**Work request:**
Restate word for word the lines of the records below, starting at the line that contains "Revision Date 11/25/2013" and ending at the line that contains "Autoignition temperature |", with both of those lines included and nothing else.

**Stored data entries:**
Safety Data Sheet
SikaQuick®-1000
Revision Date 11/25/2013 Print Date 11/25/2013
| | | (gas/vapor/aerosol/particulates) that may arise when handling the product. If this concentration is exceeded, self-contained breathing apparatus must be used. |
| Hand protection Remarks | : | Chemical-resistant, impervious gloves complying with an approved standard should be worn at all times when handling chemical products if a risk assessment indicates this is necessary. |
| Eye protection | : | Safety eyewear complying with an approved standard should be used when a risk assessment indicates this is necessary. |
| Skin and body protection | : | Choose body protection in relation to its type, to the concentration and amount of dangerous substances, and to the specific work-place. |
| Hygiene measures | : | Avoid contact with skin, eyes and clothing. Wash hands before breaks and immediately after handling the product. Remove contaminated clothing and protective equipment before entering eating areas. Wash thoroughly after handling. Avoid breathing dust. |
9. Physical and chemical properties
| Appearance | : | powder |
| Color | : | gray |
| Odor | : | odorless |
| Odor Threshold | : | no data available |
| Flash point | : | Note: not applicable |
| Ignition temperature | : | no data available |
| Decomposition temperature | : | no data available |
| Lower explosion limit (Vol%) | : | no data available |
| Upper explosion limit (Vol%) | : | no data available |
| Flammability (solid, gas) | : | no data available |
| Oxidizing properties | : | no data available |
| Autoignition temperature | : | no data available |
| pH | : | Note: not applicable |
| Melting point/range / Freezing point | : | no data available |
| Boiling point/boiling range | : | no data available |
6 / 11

**Answer to this exercise:**
Revision Date 11/25/2013 Print Date 11/25/2013
| | | (gas/vapor/aerosol/particulates) that may arise when handling the product. If this concentration is exceeded, self-contained breathing apparatus must be used. |
| Hand protection Remarks | : | Chemical-resistant, impervious gloves complying with an approved standard should be worn at all times when handling chemical products if a risk assessment indicates this is necessary. |
| Eye protection | : | Safety eyewear complying with an approved standard should be used when a risk assessment indicates this is necessary. |
| Skin and body protection | : | Choose body protection in relation to its type, to the concentration and amount of dangerous substances, and to the specific work-place. |
| Hygiene measures | : | Avoid contact with skin, eyes and clothing. Wash hands before breaks and immediately after handling the product. Remove contaminated clothing and protective equipment before entering eating areas. Wash thoroughly after handling. Avoid breathing dust. |
9. Physical and chemical properties
| Appearance | : | powder |
| Color | : | gray |
| Odor | : | odorless |
| Odor Threshold | : | no data available |
| Flash point | : | Note: not applicable |
| Ignition temperature | : | no data available |
| Decomposition temperature | : | no data available |
| Lower explosion limit (Vol%) | : | no data available |
| Upper explosion limit (Vol%) | : | no data available |
| Flammability (solid, gas) | : | no data available |
| Oxidizing properties | : | no data available |
| Autoignition temperature | : | no data available |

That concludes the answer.